2 November – All Souls’ Day
All Souls’ Day or more formally ‘the Commemoration of the Faithful Departed’ is a solemn celebration commemorating all of those who have died and is observed on 2 November.
‘Indeed, the Church in its pilgrim members, from the very earliest days of the Christian religion, has honoured with great respect the memory of the dead; and “because it is a holy and a wholesome thought to pray for the dead that they may be loosed from their sins” (2 Mac 12, 46) she offers her suffrages for them. These consist, primarily, in the celebration of the holy sacrifice of the Eucharist, mercy, and the application of indulgences to the souls of the faithful departed’ (Directory on Popular Piety and the Liturgy, 251).
Vatican announces changes to Plenary Indulgence for the Month of November
Plenary Indulgence during month of November
Due to the coronavirus pandemic and the need to avoid large groups from forming where prohibited, the Plenary Indulgence applicable to thedeceased by those who visit a cemetery has been extended beyond the normal dates of 1 to 8 November. This year, the indulgence can be obtained by anyone who visits a cemetery, even if only mentally, on any day in November, and devoutly prays for the faithful departed.
Plenary Indulgence for Feast of All Souls’ Day
Regarding the Plenary Indulgence attached to All Souls’ Day, 2 November, this year, it can be obtained not only on the preceding or succeeding Sunday, or on the actual Feast day, but on any other day of the month chosen by each member of the faithful. In this case, the indulgence is obtained by “devoutly visiting a church or an oratory”, along with the recitation of the Our Father and the Creed, and the other requirements associated with a Plenary Indulgence.
For anyone who cannot leave their home for various reasons, including anti-Covid restrictions, they too can obtain the Plenary Indulgence by “uniting themselves spiritually to other members of the faithful”. In this case, the condition of being “completely detached from sin” and the intention of completing the other requirements for obtaining a Plenary Indulgence remain. These conditions are Sacramental Confession, reception of Holy Communion and a prayer for the Holy Father’s intentions.

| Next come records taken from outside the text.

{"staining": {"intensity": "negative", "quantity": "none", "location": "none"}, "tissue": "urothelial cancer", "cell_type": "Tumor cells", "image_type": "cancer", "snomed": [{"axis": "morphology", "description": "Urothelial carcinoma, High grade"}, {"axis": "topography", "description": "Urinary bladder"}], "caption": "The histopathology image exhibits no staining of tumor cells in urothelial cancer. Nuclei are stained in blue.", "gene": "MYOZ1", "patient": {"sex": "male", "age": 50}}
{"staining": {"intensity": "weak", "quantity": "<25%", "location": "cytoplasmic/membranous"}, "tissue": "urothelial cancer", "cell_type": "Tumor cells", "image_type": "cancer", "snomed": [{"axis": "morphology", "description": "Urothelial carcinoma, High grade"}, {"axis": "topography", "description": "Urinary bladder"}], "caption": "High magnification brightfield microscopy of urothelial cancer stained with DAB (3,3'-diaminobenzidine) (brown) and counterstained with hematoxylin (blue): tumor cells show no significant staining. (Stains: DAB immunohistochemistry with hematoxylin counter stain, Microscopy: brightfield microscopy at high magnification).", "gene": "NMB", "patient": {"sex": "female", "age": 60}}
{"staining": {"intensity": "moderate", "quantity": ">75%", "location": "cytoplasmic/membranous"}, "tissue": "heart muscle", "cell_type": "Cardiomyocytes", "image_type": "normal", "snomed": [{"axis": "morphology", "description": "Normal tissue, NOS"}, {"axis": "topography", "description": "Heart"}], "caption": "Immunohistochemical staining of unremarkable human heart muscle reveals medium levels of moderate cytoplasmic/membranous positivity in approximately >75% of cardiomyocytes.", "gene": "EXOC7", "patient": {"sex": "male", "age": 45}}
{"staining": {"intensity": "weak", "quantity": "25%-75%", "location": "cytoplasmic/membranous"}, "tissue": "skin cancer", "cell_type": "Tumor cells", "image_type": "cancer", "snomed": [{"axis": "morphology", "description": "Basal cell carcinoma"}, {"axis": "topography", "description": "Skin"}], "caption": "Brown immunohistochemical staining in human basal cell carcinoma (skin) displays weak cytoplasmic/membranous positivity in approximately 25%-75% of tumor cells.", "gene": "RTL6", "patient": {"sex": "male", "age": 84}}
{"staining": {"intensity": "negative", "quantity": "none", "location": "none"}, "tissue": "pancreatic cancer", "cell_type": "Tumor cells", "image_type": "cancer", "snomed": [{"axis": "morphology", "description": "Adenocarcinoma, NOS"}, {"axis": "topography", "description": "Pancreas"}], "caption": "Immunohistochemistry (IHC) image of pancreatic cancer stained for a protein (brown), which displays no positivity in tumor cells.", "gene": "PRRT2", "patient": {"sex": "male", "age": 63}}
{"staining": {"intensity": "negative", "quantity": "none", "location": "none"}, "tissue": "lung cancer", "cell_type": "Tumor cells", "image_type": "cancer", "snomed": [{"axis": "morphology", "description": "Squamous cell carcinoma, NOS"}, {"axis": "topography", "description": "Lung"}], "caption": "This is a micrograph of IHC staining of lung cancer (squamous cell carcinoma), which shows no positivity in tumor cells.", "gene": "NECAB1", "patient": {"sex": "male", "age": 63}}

The Decree suggests that such prayer take place before an “image of Jesus or the Blessed Virgin Mary”. Among the various prayers that are recommended are “prayers for the deceased, Morning or Evening Prayer from the Office of the Dead, the Rosary, the Divine Mercy Chaplet, meditating on various Gospel passages proposed for the liturgy of the Dead, or completing a work of mercy by offering to God the suffering and discomforts of one’s own life”.
Invitation to Priests
Directing a word to priests, the Decree asks that they make the Sacrament of Confession generously available and that they make Holy Communion available to the sick. In addition, all priests are invited to offer three Masses on All Souls’ Day.